How can your website help you when you’re talking with your customers or clients?

When I ask this question, a lot of the time I’m told that they would like to use their website as a full-color brochure for their business on the go and in the field. This is my favorite answer! Why? Because it means that the website will have the opportunity to work hard for the business owner. It will be something that they’ll use and see value in right away.

Five things you can do to ensure your website works hard for you.

Keep your website current.

Outdated brochures, flyers and posters are often quickly discarded. However, I can’t tell you how many websites I’ve worked on that were 2-3 years old by the time I got to them. This always baffles me because outdated websites have a much broader reach than an outdated handout on the counter. I’m not saying discard your website like the flyers; just update it. If you don’t have ready access to your website, then you need to change that.
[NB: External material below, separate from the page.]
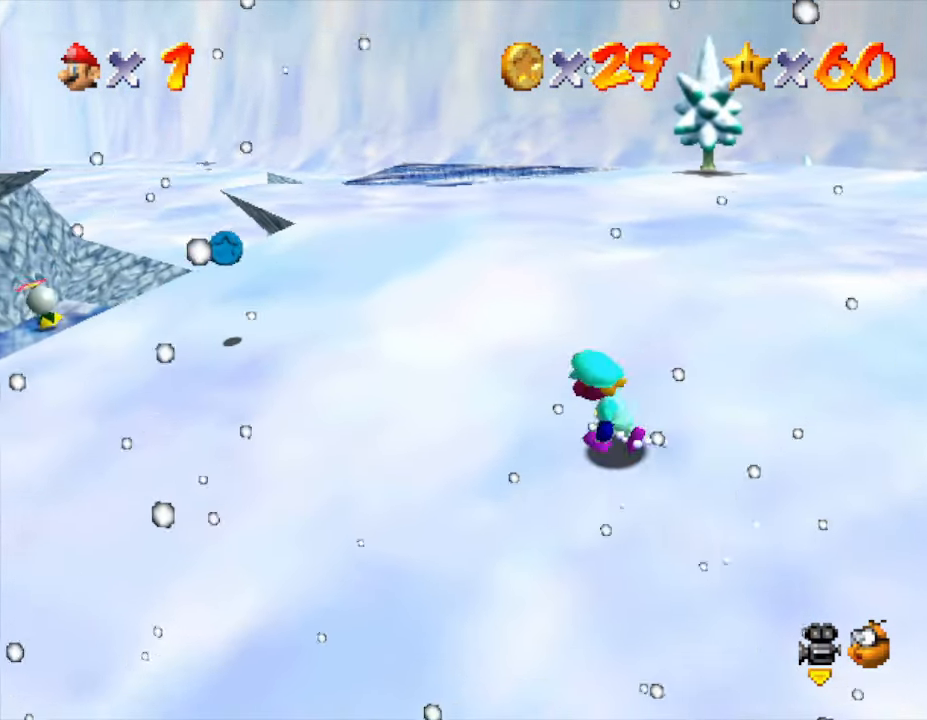
{"buttons": [], "left_stick": "up-left", "events": []}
Thinking about setting up a website for your business? Then make sure that whoever designs your website knows this and knows that you will be updating it. Easy updating should be built into the design.

Make sure it’s mobile friendly.

Studies show that the majority of internet users access the web on mobile devices like smartphones or tablets. If your website isn’t mobile friendly, you’re losing these potential site visitors. You may think, well the website still comes up on a smartphone. Perhaps, but the text, links, and menu or navigation are too small. If your website isn’t mobile friendly or responsive, it’s not working for the majority of internet users.

Include accurate contact information.

With folks accessing the internet on the go, they’re also looking for business hours, phone numbers and directions. Knowing this, websites need to make sure that addresses, phone numbers and business hours are current. Also, make sure your contact information and social media links are easily visible on your website. Having contact information like a phone number and a map for directions toward the top and bottom of pages is a good practice.

Invest in quality photography.

Even if you have a good eye and understand composition, you may want to invest in getting a professional to photograph your business location. A professional photographer not only pays attention to composition, but also has an eye for lighting, white balance, and more complex compositional structures. What does all of this mean? Good photos matter. Especially on websites.

Consider getting schooled in Search Engine Optimization (SEO).

As I’ve probably mentioned before, having a website is good. Having a website that’s easy to find is the bees knees. If your website isn’t coming up in search engine results for what you do or what you offer, it’s time to talk with someone who knows about SEO. SEO employs techniques and strategies that focus on getting websites seen in search engine results using the content of the website. Sometimes this also means adding more content. Nevertheless, it’s about ranking in search engine results without using paid ads (Pay Per Click ads or PPC ads).

If you want your website to work hard for you, taking these five steps will definitely help. Your website visitors will appreciate the time you take keeping the information fresh and accurate along with quality photos to showcase what you do. You’ll definitely see a difference in traffic if you make the move to a responsive, mobile-friendly site and optimize your site to be found in search engine results.